Crossing Bush cost Villalobos his leadership position and earned him a primary challenger in 2006. Though the governor usually stayed out of primary battles, Bush endorsed Villalobos’ opponent and even cut radio ads on the challenger’s behalf. (Villalobos still won the contest.) In 2005 and 2006, Bush vetoed top-priority projects for Villalobos’ Miami district. In 2005, he cut almost $1 million for spinal cord research, which Villalobos told reporters was “inexplicable” because Bush had initially backed the project. The following year, Bush cut $20 million for Jackson Memorial Hospital in Miami, the biggest provider of charity care to the poor in Florida. (The state appropriation was $8 million but would have drawn $12 million in federal Medicaid dollars.) “I just don’t know what to say,” Villalobos said at the time. “That money was for indigent care. It was going to benefit the entire community.” Villalobos did not respond to an interview request.
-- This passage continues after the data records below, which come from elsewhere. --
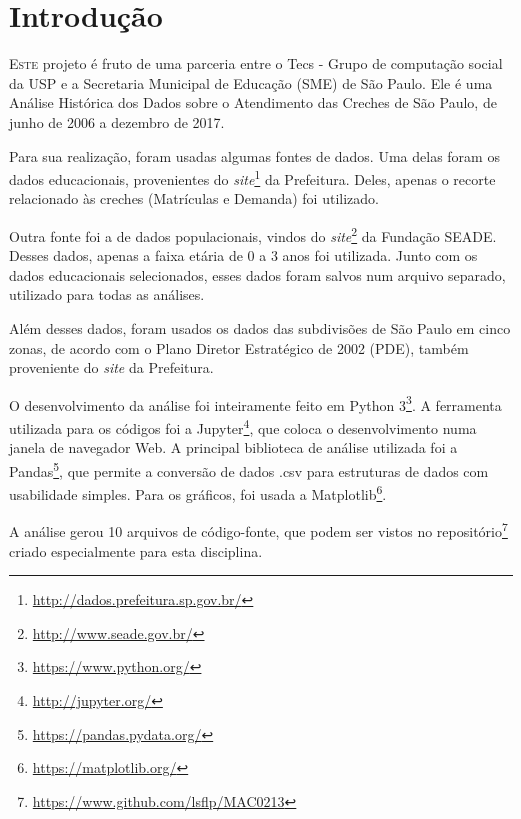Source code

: \chapter{Introdução}

\lettrine{E}{ste} projeto é fruto de uma parceria entre o Tecs - Grupo de computação social da USP e a Secretaria Municipal de Educação (SME) de São Paulo. Ele é uma Análise Histórica dos Dados sobre o Atendimento das Creches de São Paulo, de junho de 2006 a dezembro de 2017.

Para sua realização, foram usadas algumas fontes de dados. Uma delas foram os dados educacionais, provenientes do \textit{site}\footnote{\url{http://dados.prefeitura.sp.gov.br/}} da Prefeitura. Deles, apenas o recorte relacionado às creches (Matrículas e Demanda) foi utilizado.

Outra fonte foi a de dados populacionais, vindos do \textit{site}\footnote{\url{http://www.seade.gov.br/}} da Fundação SEADE. Desses dados, apenas a faixa etária de 0 a 3 anos foi utilizada. Junto com os dados educacionais selecionados, esses dados foram salvos num arquivo separado, utilizado para todas as análises.

Além desses dados, foram usados os dados das subdivisões de São Paulo em cinco zonas, de acordo com o Plano Diretor Estratégico de 2002 (PDE), também proveniente do \textit{site} da Prefeitura.

O desenvolvimento da análise foi inteiramente feito em Python 3\footnote{\url{https://www.python.org/}}. A ferramenta utilizada para os códigos foi a Jupyter\footnote{\url{http://jupyter.org/}}, que coloca o desenvolvimento numa janela de navegador Web. A principal biblioteca de análise utilizada foi a Pandas\footnote{\url{https://pandas.pydata.org/}}, que permite a conversão de dados .csv para estruturas de dados com usabilidade simples. Para os gráficos, foi usada a Matplotlib\footnote{\url{https://matplotlib.org/}}.

A análise gerou 10 arquivos de código-fonte, que podem ser vistos no repositório\footnote{\url{https://www.github.com/lsflp/MAC0213}} criado especialmente para esta disciplina.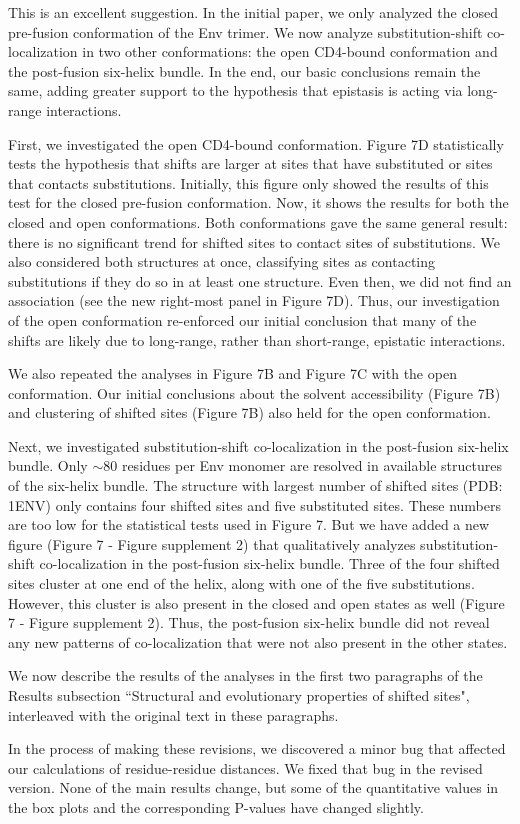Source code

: \documentclass[11pt, oneside]{article}   	%
\begin{document}
{\color{black}
This is an excellent suggestion.
In the initial paper, we only analyzed the closed pre-fusion conformation of the Env trimer.
We now analyze substitution-shift co-localization in two other conformations: the open CD4-bound conformation and the post-fusion six-helix bundle.
In the end, our basic conclusions remain the same, adding greater support to the hypothesis that epistasis is acting via long-range interactions.

First, we investigated the open CD4-bound conformation.
Figure 7D statistically tests the hypothesis that shifts are larger at sites that have substituted or sites that contacts substitutions.
Initially, this figure only showed the results of this test for the closed pre-fusion conformation.
Now, it shows the results for both the closed and open conformations.
Both conformations gave the same general result: there is no significant trend for shifted sites to contact sites of substitutions.
We also considered both structures at once, classifying sites as contacting substitutions if they do so in at least one structure.
Even then, we did not find an association (see the new right-most panel in Figure 7D).
Thus, our investigation of the open conformation re-enforced our initial conclusion that many of the shifts are likely due to long-range, rather than short-range, epistatic interactions.

We also repeated the analyses in Figure 7B and Figure 7C with the open conformation.
Our initial conclusions about the solvent accessibility (Figure 7B) and clustering of shifted sites (Figure 7B) also held for the open conformation.

Next, we investigated substitution-shift co-localization in the post-fusion six-helix bundle.
Only $\sim$80 residues per Env monomer are resolved in available structures of the six-helix bundle.
The structure with largest number of shifted sites (PDB: 1ENV) only contains four shifted sites and five substituted sites.
These numbers are too low for the statistical tests used in Figure 7.
But we have added a new figure (Figure 7 - Figure supplement 2) that qualitatively analyzes substitution-shift co-localization in the post-fusion six-helix bundle.
Three of the four shifted sites cluster at one end of the helix, along with one of the five substitutions.
However, this cluster is also present in the closed and open states as well (Figure 7 - Figure supplement 2).
Thus, the post-fusion six-helix bundle did not reveal any new patterns of co-localization that were not also present in the other states.

We now describe the results of the analyses in the first two paragraphs of the Results subsection ``Structural and evolutionary properties of shifted sites", interleaved with the original text in these paragraphs.

In the process of making these revisions, we discovered a minor bug that affected our calculations of residue-residue distances. 
We fixed that bug in the revised version. 
None of the main results change, but some of the quantitative values in the box plots and the corresponding P-values have changed slightly.
}
\end{document}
At the time, Bush denied that the vetoes were about retribution, noting that Jackson Memorial received a funding increase despite the veto. But he did acknowledge that some projects were spared to reward lawmakers who supported his priorities.

“It’s how the process works,” Bush said in 2006. “Without that, it would be difficult to create a sense of team. On the margins, there are chances to be able to reward team members for a job well done.”